- [About this exercise]: Transcribe word for word the stretch of the IL-39 abstract below from "Background: Acute graft-versus-host" through "to be validated.".

- [Source extract]:
=== Section Start ===
IL-39/IL-39R signaling drives acute graft-versus-host disease Free

Background: Acute graft-versus-host disease (aGVHD) is a major cause of morbidity and non-relapse mortality (NRM) following allogeneic hematopoietic cell transplantation (allo-HCT), emphasizing the need for novel biomarkers and therapeutic interventions. Among cytokine families, IL-12 family cytokines play essential roles in the pathogenesis of aGVHD. IL-39, composed of IL-23p19 and EBI3, is a proposed IL-12 family member. We previously showed IL-23p19 has greater pathogenicity than IL-12/23p40 in aGVHD, and that IL-23Rα, but not IL-12Rβ1, is required for donor T cell–mediated aGVHD. These findings suggest IL-39 may drive aGVHD via IL-23Rα/gp130 signaling, but its role in graft-versus-host and graft-versus-leukemia (GVL) responses remains to be validated.

Methods: We quantified IL-39 levels using ELISA at baseline and 7 timepoints post-HCT in 276 patients (138 with grade 2–4 aGVHD and 138 without aGVHD), from the prospectively BMT CTN 1202 study. Associations with aGVHD were assessed using linear mixed models, adjusting for clinical covariates. Landmark Cox regression models evaluated links of day 90 IL-39 levels with aGVHD, relapse, NRM and overall survival (OS). Human recombinant IL-39 (hrIL-39) was used to assess proliferation, cytokine production, T helper 1 (Th1)/T helper 17 (Th17)/regulatory T (Treg) cell differentiation, and STAT1/3 phosphorylation in murine and human Th17 cells. Murine and human IL-23Rα/gp130 heterodimerization was confirmed via protein ligation assays (PLA). MHC-mismatched murine BMT model, C57BL/6 into BALB/c, was used to establish aGVHD, and host-origin MLL-AF9 leukemia was inoculated for evaluating the GVL activity. A human xenogeneic GVHD model was used to evaluate IL-39 effect on disease progression and allogeneic T cells response.
=== Section End ===
- [Listed records]:
=== Section Start ===
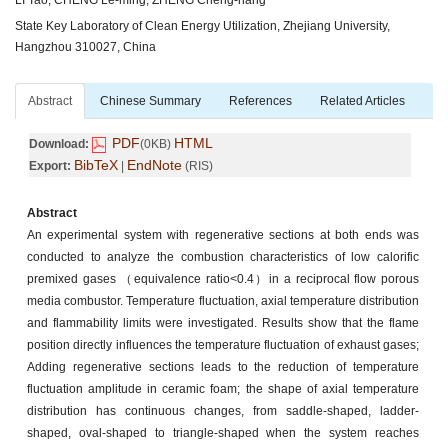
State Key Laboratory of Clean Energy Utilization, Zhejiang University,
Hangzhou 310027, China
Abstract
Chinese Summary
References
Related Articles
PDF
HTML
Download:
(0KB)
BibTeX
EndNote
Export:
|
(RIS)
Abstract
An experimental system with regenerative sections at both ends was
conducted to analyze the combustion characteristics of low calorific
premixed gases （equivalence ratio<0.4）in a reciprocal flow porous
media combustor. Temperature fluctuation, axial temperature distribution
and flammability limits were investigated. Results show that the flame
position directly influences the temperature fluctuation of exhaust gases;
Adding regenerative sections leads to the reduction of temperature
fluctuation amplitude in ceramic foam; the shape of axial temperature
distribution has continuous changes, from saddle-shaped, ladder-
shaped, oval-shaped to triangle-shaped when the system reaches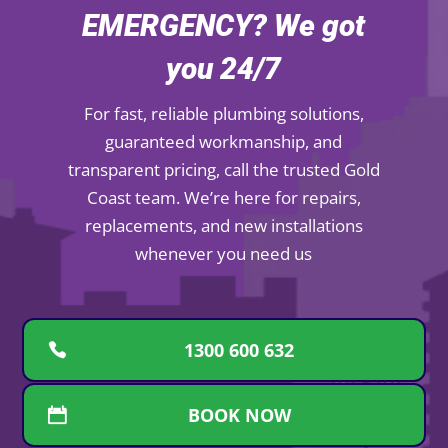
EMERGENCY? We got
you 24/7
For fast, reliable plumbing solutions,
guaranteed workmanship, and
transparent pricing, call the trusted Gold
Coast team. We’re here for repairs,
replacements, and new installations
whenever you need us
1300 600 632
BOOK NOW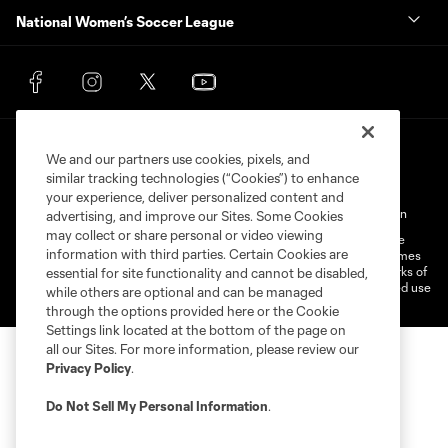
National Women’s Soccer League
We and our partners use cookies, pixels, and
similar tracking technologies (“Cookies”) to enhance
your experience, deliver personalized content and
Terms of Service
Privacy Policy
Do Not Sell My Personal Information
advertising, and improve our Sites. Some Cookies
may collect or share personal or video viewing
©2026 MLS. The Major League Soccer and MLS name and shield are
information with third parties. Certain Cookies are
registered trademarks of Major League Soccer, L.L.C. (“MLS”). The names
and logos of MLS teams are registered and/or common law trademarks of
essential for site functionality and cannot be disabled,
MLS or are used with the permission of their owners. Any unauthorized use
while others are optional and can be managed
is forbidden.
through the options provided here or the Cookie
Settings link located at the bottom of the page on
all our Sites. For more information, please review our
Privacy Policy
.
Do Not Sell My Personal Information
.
=== Section End ===
=== Section Start ===
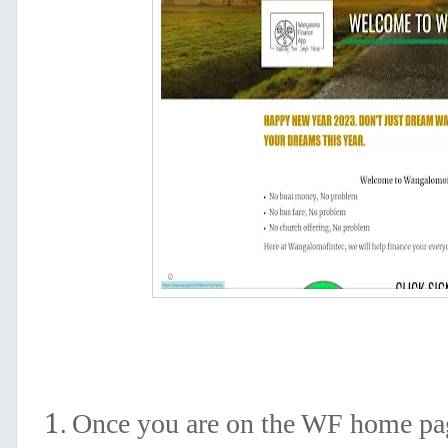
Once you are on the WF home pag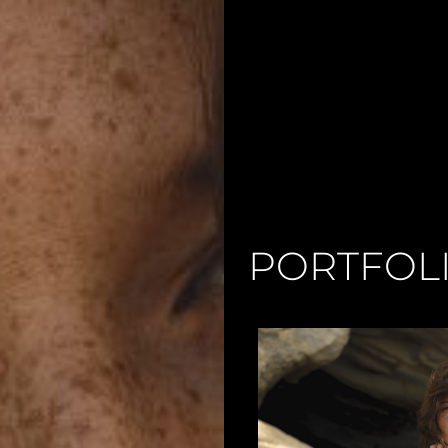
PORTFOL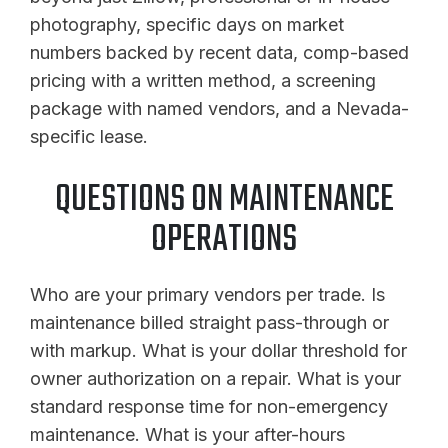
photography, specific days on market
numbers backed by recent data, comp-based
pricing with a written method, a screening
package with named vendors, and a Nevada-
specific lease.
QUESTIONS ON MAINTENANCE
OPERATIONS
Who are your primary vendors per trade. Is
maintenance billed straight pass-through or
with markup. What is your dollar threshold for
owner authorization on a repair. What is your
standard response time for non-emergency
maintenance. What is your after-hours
=== Section End ===
=== Section Start ===
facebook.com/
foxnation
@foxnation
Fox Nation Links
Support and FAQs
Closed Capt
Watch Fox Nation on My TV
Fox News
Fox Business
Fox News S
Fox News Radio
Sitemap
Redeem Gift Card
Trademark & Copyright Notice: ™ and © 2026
=== Section End ===
- [Result of this exercise]:
Background: Acute graft-versus-host disease (aGVHD) is a major cause of morbidity and non-relapse mortality (NRM) following allogeneic hematopoietic cell transplantation (allo-HCT), emphasizing the need for novel biomarkers and therapeutic interventions. Among cytokine families, IL-12 family cytokines play essential roles in the pathogenesis of aGVHD. IL-39, composed of IL-23p19 and EBI3, is a proposed IL-12 family member. We previously showed IL-23p19 has greater pathogenicity than IL-12/23p40 in aGVHD, and that IL-23Rα, but not IL-12Rβ1, is required for donor T cell–mediated aGVHD. These findings suggest IL-39 may drive aGVHD via IL-23Rα/gp130 signaling, but its role in graft-versus-host and graft-versus-leukemia (GVL) responses remains to be validated.